A jury trial got underway Monday for the Winnipeg man charged with manslaughter in the 2018 disappearance of Eduardo Balaquit.
Balaquit was last seen on June 4, 2018, when he left home to go to his cleaning job at a business on Keewatin Street.
His van was later found at the business with a smashed window and his belongings still inside.
Balaquit’s body has never been found.
In 2021, nearly three years after his disappearance, Winnipeg police announced Kyle Alexander James Pietz, 35, had been arrested in Saskatoon and charged with manslaughter in connection with the homicide and disappearance of Balaquit.
He has pleaded not guilty to the charge.
The 14-person jury heard the Crown’s opening arguments Monday morning.
The Crown argued the is case about a man driven by desperation that ultimately cost Balaquit his life.
Crown attorney Vanessa Gama argued Pietz was in financial desperation and robbed Balaquit and ended up killing him in the process.
The jury heard that Pietz worked at Westcon Equipment & Rentals on Keewatin Street when a break-in occurred in April 2018 after Pietz had finished a shift there.
The Crown said $1,700 was stolen from the petty cash box and Pietz’s fingerprint was on a pamphlet used to jimmy the lock into the building.
Pietz stopped working there shortly after and hit “financial rock bottom”, the Crown said.
Balaquit, whom the Crown described as a family man, ran his own cleaning company and regularly cleaned at Westcon. Balaquit was a father of two and had been married for 30 years.
The court heard that on June 4, 2018, Balaquit went to do a shift at Westcon and it was the last anyone saw of him. The Crown alleged Pietz had been seen circling the building earlier that day.

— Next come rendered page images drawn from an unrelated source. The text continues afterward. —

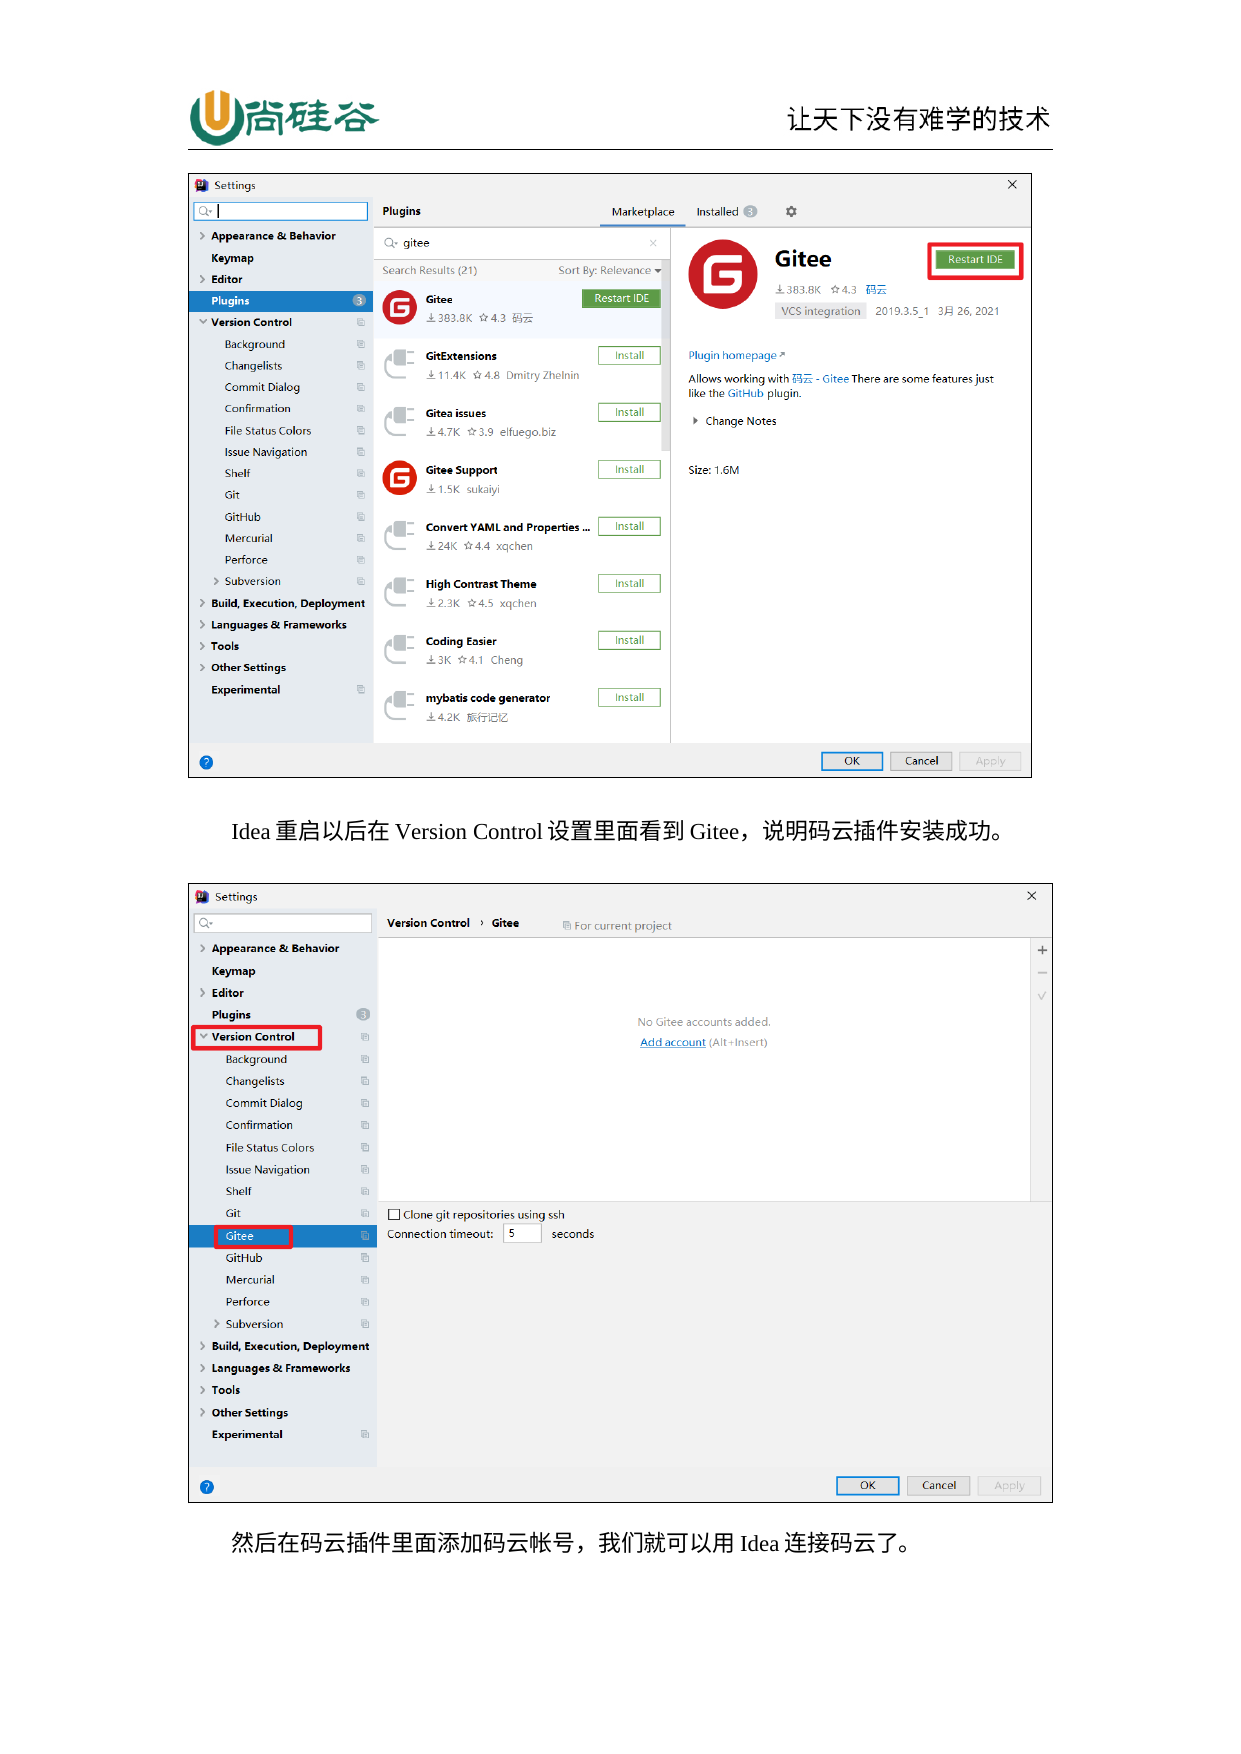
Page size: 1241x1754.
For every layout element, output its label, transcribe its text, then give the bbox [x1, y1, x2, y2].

picture [189, 174, 1031, 777]
text 然后在码云插件里面添加码云帐号，我们就可以用Idea连接码云了。 [187, 1524, 1053, 1558]
picture [187, 88, 1053, 147]
picture [189, 884, 1052, 1502]
text Idea重启以后在Version Control设置里面看到Gitee，说明码云插件安装成功。 [187, 812, 1053, 846]
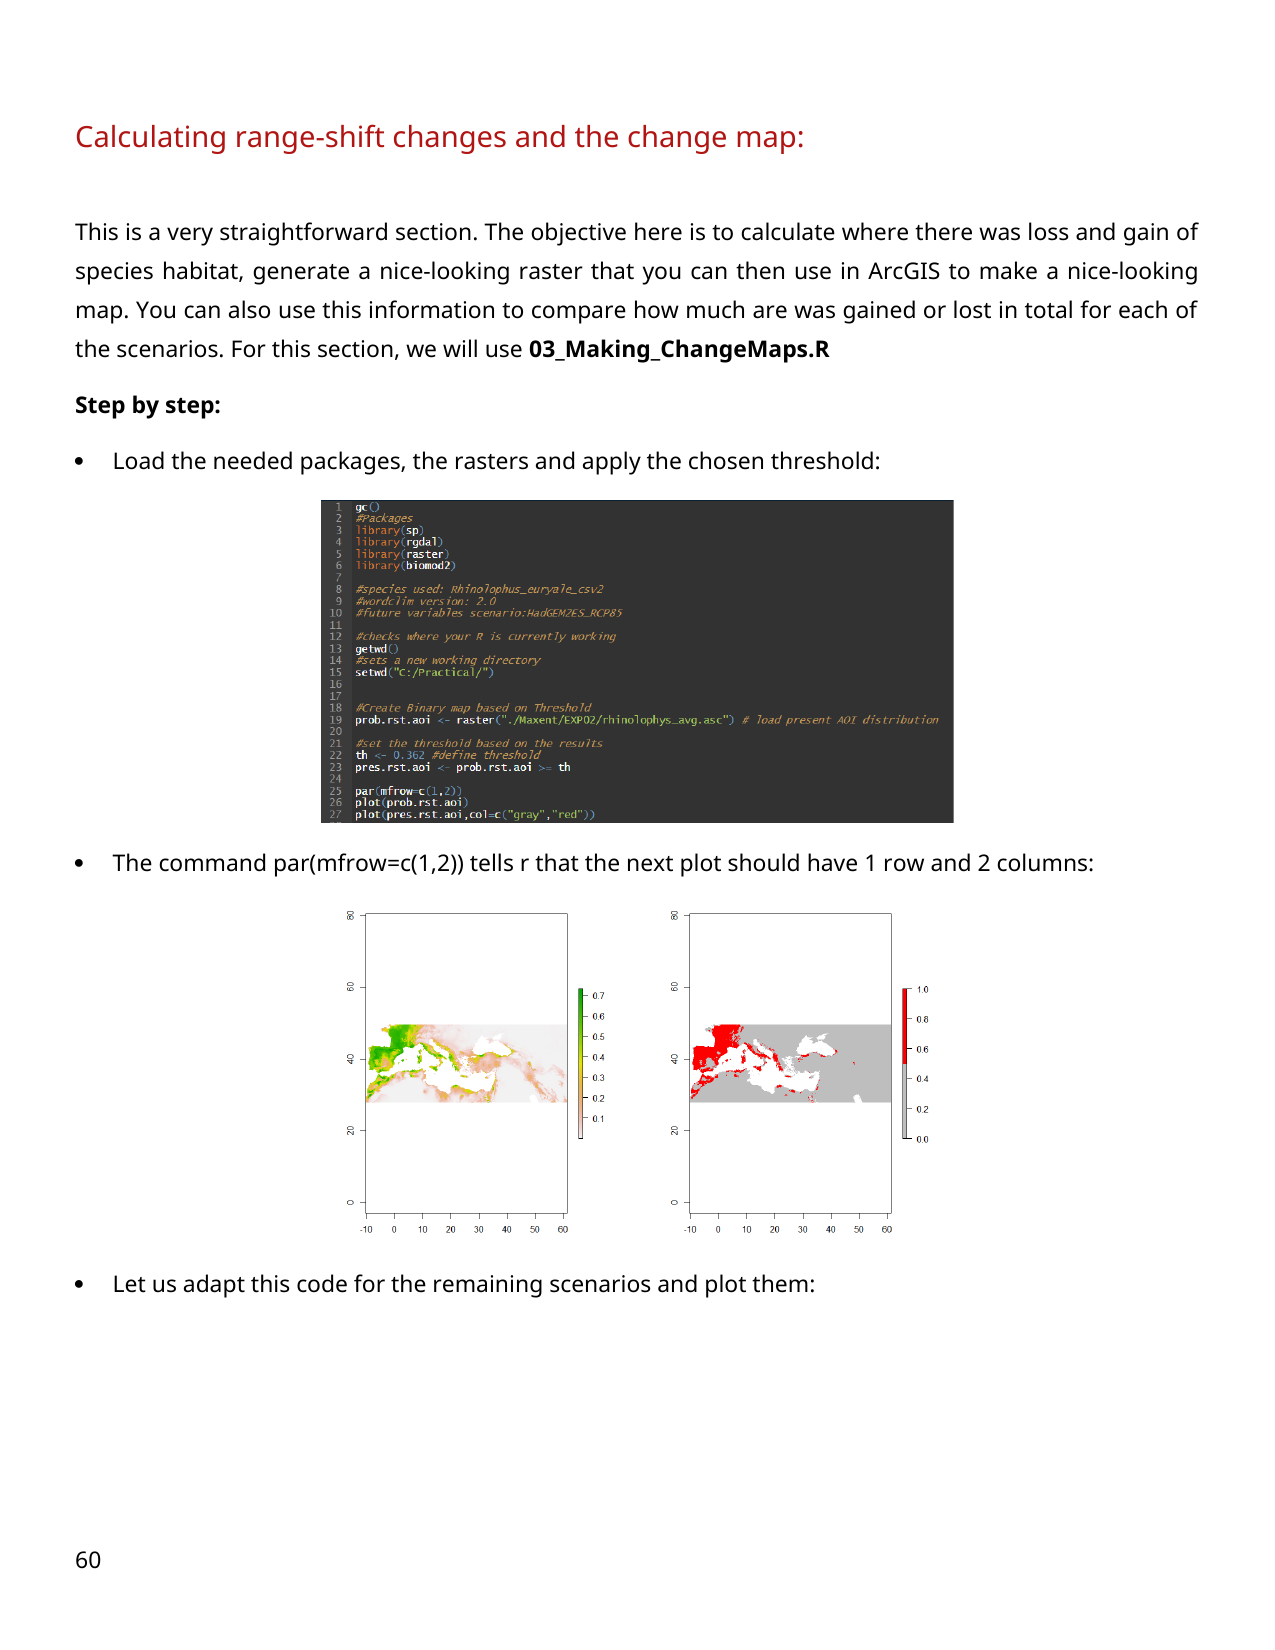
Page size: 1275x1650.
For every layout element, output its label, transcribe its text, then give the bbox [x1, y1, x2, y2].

text This is a very straightforward section. The objective here is to calculate where there was loss and gain of species habitat, generate a nice-looking raster that you can then use in ArcGIS to make a nice-looking map. You can also use this information to compare how much are was gained or lost in total for each of the scenarios. For this section, we will use 03_Making_ChangeMaps.R [75, 216, 1200, 365]
picture [337, 903, 938, 1243]
list The command par(mfrow=c(1,2)) tells r that the next plot should have 1 row and 2 columns: [75, 847, 1200, 879]
text Step by step: [75, 389, 1200, 420]
subtitle Calculating range-shift changes and the change map: [75, 117, 1200, 156]
picture [321, 500, 954, 823]
list Let us adapt this code for the remaining scenarios and plot them: [75, 1267, 1200, 1299]
list Load the needed packages, the rasters and apply the chosen threshold: [75, 445, 1200, 476]
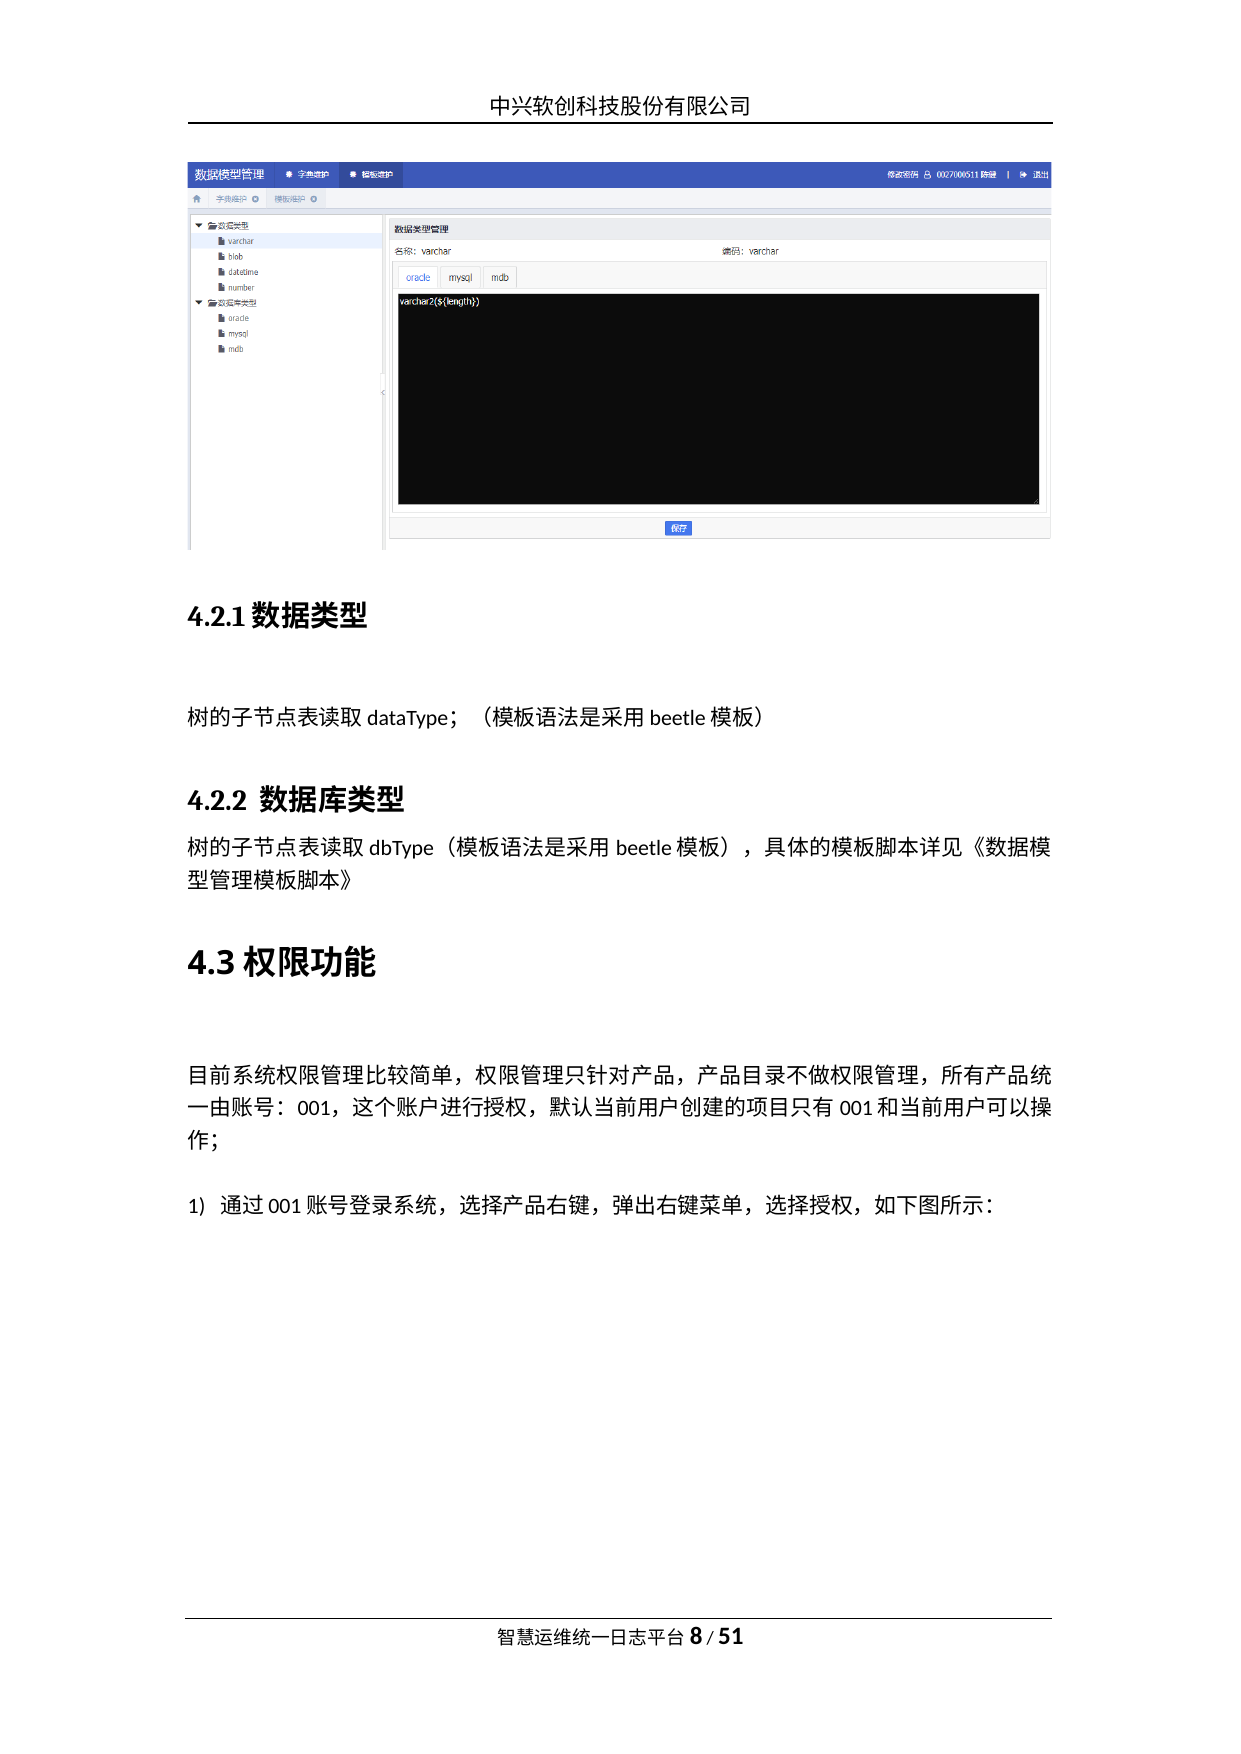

The Crown said Winnipeg police followed a trail left by Pietz, which included a random trip to the Arborg area and back. Balaquit’s debit card was also used at an ATM in a 7-11 on Ellice Street, court heard.
Eduardo Balaquit’s two sons, Edward Balaquit and Edwin Balaquit, also took the stand Monday.
The court heard that Eduardo was a hard-working man who ran a janitorial company on weekday evenings and DJ’d on the weekends, on top of working a Monday-to-Friday job.
Despite a busy working schedule, Edward said his father always made time for family and events, and never missed a birthday.
Edwin said his father always came to his baseball games and said he would sometimes help his father with his janitorial business. He last saw and spoke to his father on June 4, the day of his disappearance.
Eduardo’s wife, Iluminada Baliquit, also testified Monday. She described how difficult Eduardo’s disappearance has been for the entire family.
“My heart is always breaking,” she said.
The trial is expected to last six weeks.